Tel Atlas portant le monde, la voix de basse de Milivoj Rilov dont le bourdon et le timbre typiquement slaves offrent une richesse incommensurable d'harmoniques, élève les voix balkaniques de Josko Caleta, Niko Damjanovic et Srecko Damjanovic au sommet – ces voix nées de la rencontre entre les plus fines subtilités des inflexions orientales, la profondeur des harmoniques slaves et l'agilité chaleureuse des voix méditerranéennes. Seule voix féminine, Katarina Livljanic dédie pleinement son chant prosodique à l'émotion incantatoire qu'elle puise dans l'antre des grimoires du Moyen-Âge tardif et de la Renaissance. Finalement, contraste des plus saisissants, Jure Miillos chante – s'accompagnant de la gusle – la toute-puissance de la voix aigüe et gutturale qui n'est pas sans évoquer l'intensité vocale si chère à la tradition ottomane.
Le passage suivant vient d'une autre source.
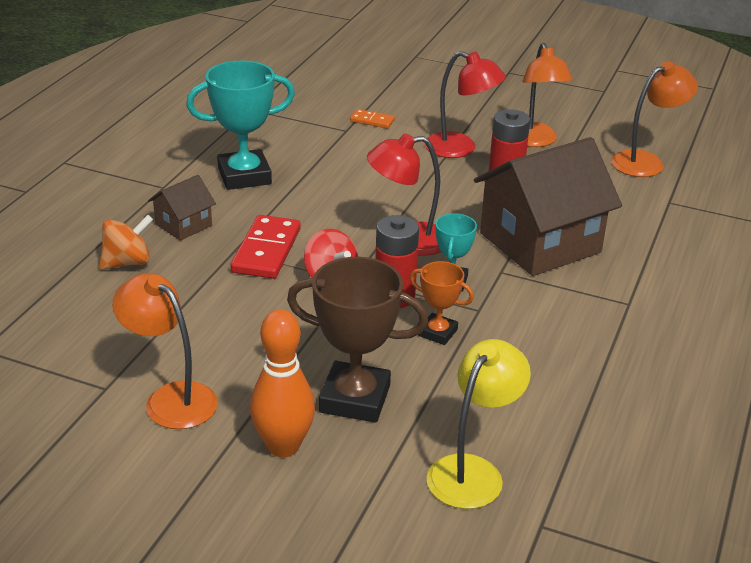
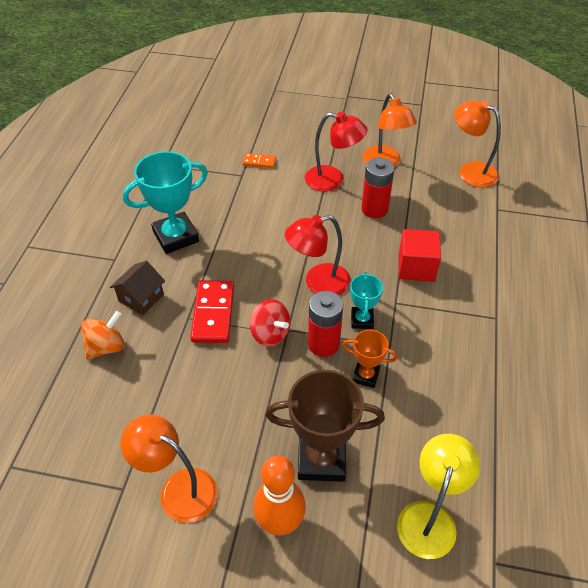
camera: 10 degrees left, 15 degrees up
(540, 242) = (416, 267): brown house -> red cube
(646, 162) = (470, 171): orange lamp -> orange lamp turned 105 degrees counterclockwise

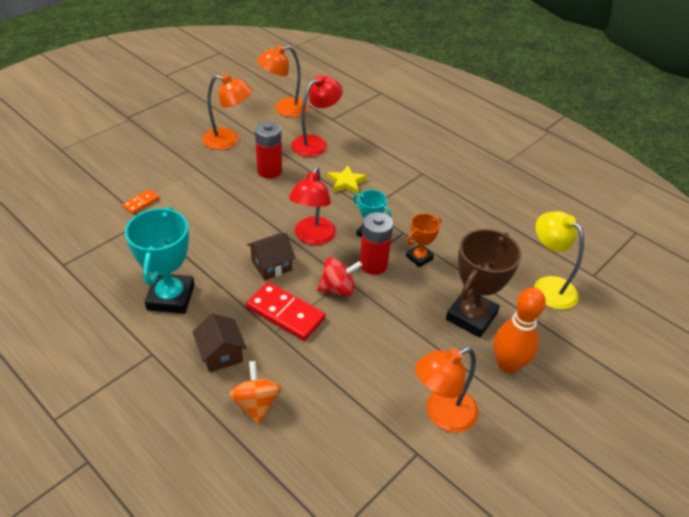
camera: 60 degrees left, 5 degrees down
(260, 275) = (271, 265): none -> brown house
(333, 180) = (214, 175): red lamp -> red lamp (315, 143)
(416, 267) = (346, 182): red cube -> yellow star

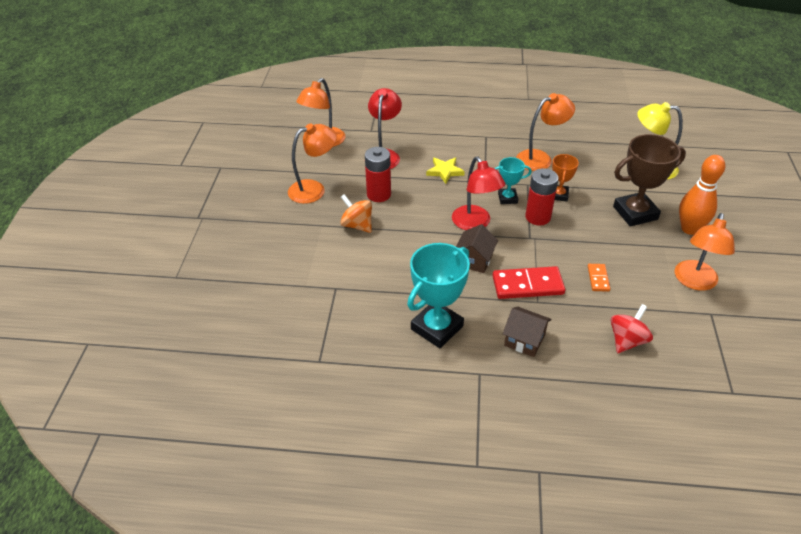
camera: 35 degrees left, 0 degrees up
(141, 203) = (313, 276): orange domino -> orange domino (598, 278)
(171, 297) = (437, 328): turquoise trophy -> turquoise trophy turned 75 degrees clockwise
(256, 404) = (589, 354): orange spinning top -> orange spinning top (357, 225)
(338, 289) = (538, 247): red spinning top -> red spinning top (627, 340)
(446, 218) = (540, 158): none -> orange lamp
(471, 316) = (635, 213): brown trophy -> brown trophy turned 75 degrees clockwise

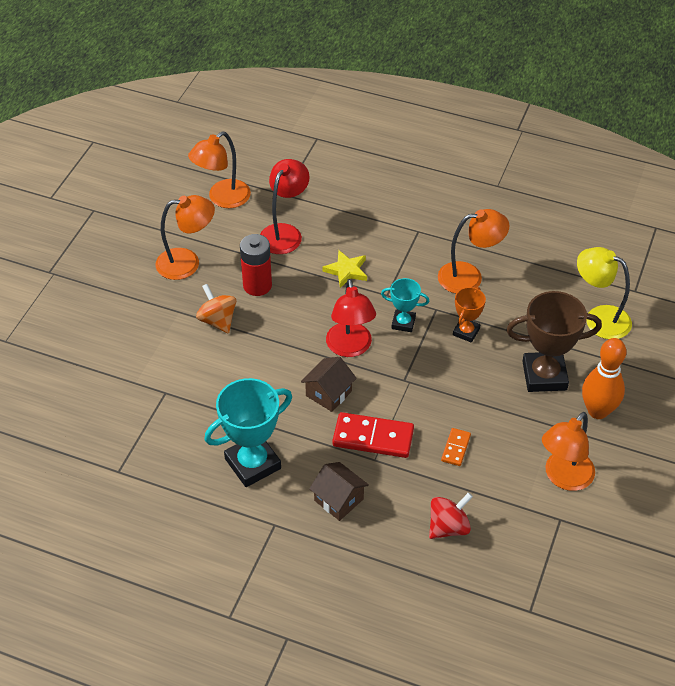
camera: 15 degrees right, 5 degrees up
(538, 217) = (426, 355): red battery -> none

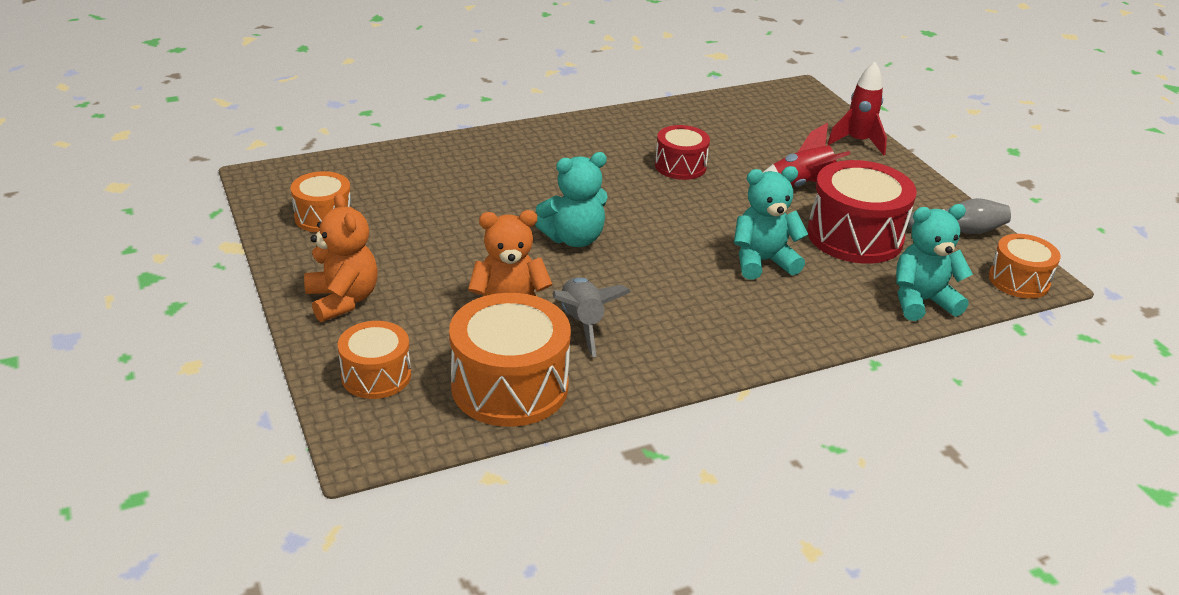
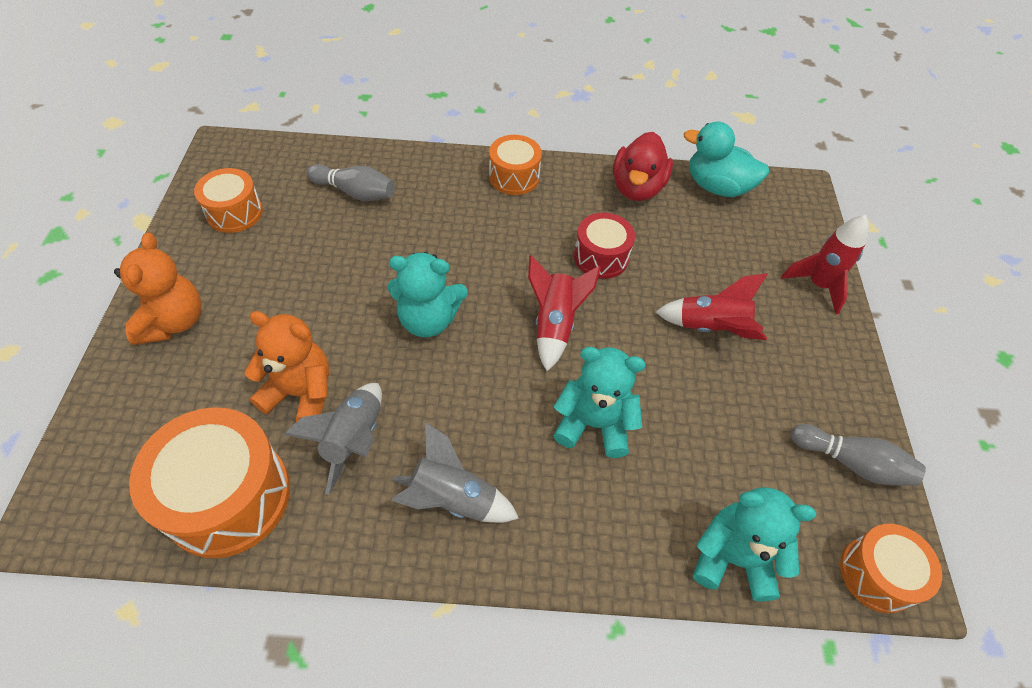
camera: 25 degrees right, 20 degrees up
(376, 376) = (129, 430): orange drum -> orange drum (514, 177)
(426, 177) = (355, 192): none -> grey bowling pin
(671, 117) = (637, 188): none -> red duck
(680, 215) = (554, 324): none -> red rocket
(694, 332) = (452, 499): none -> grey rocket
(734, 102) = (717, 187): none -> turquoise duck
(855, 236) = (721, 425): red drum -> none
Comment ne pas être saisi par ces Anges hérétiques de Diiallogos & Kantadurii venant prodigieusement panser la clef de voûte de l'Orient et de l'Occident – origines de la civilisation balkanique – perdue dans les limbes de l'oubli.
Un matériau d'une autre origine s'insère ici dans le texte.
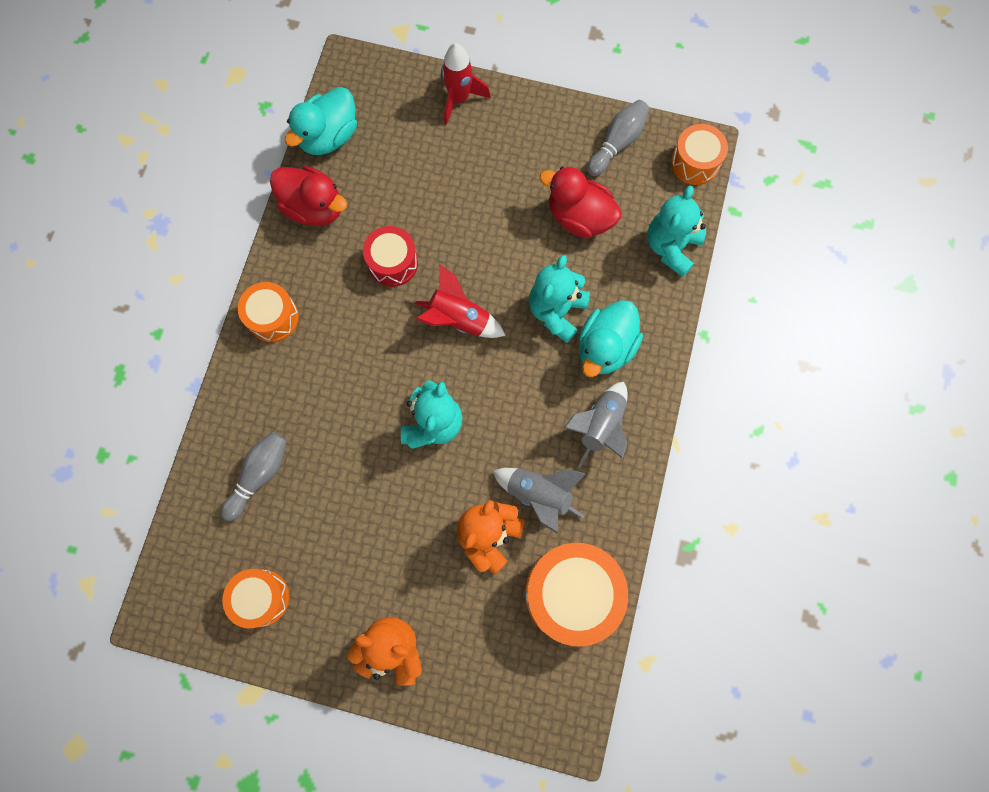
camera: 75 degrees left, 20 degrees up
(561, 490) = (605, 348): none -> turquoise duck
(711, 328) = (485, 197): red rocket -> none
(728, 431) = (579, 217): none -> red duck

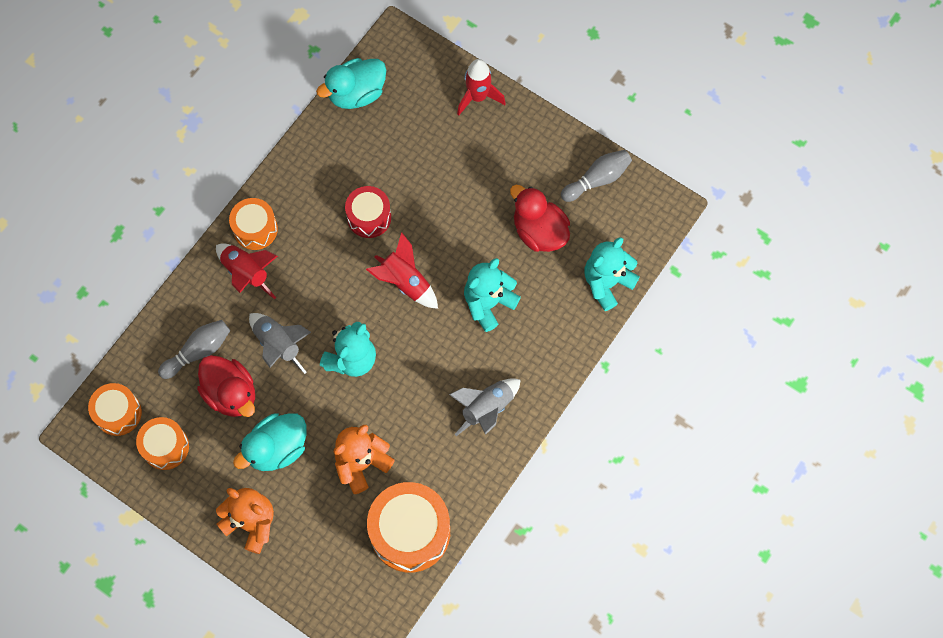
camera: 20 degrees right, 5 degrees down
(281, 369) = (247, 273): none -> red rocket
(314, 208) = (322, 150): red duck -> red duck (231, 394)
(539, 495) = (415, 446): grey rocket -> grey rocket (279, 345)
(605, 348) = (517, 347): turquoise duck -> turquoise duck (277, 448)
(695, 162) = (657, 218): orange drum -> orange drum (118, 413)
Comme tous les projets de Katarina Livljanic, le programme "Les Anges Hérétiques" n'est pas un concert ordinaire de musique ancienne, mais un spectacle mûrement créé qui touche les oreilles, les yeux et l'âme du public d'aujourd'hui à travers des textes médiévaux. Les voix s'entrechoquent et se brisent, rudes comme des montagnes rocailleuses, comme des âmes qui crient, tiraillées entre la vie et la mort, la terre et le ciel, le temps et l'éternité. La séquence "Dies irae" chantée en langue archaïque à la manière traditionnelle bosniaque, est à vous glacer le sang.Tout est extraordinaire dans ce programme. Katarina Livljanić, Dialogos, Joško Ćaleta, Jure Miloš et Kantaduri nous rappellent un monde primitif, originel, rude, mais non moins important, fort, beau et émouvant : il est porté par une musique et une langue d'une sagesse supérieure. Ces musiciens ont réveillé et bouleversé de nombreuses âmes.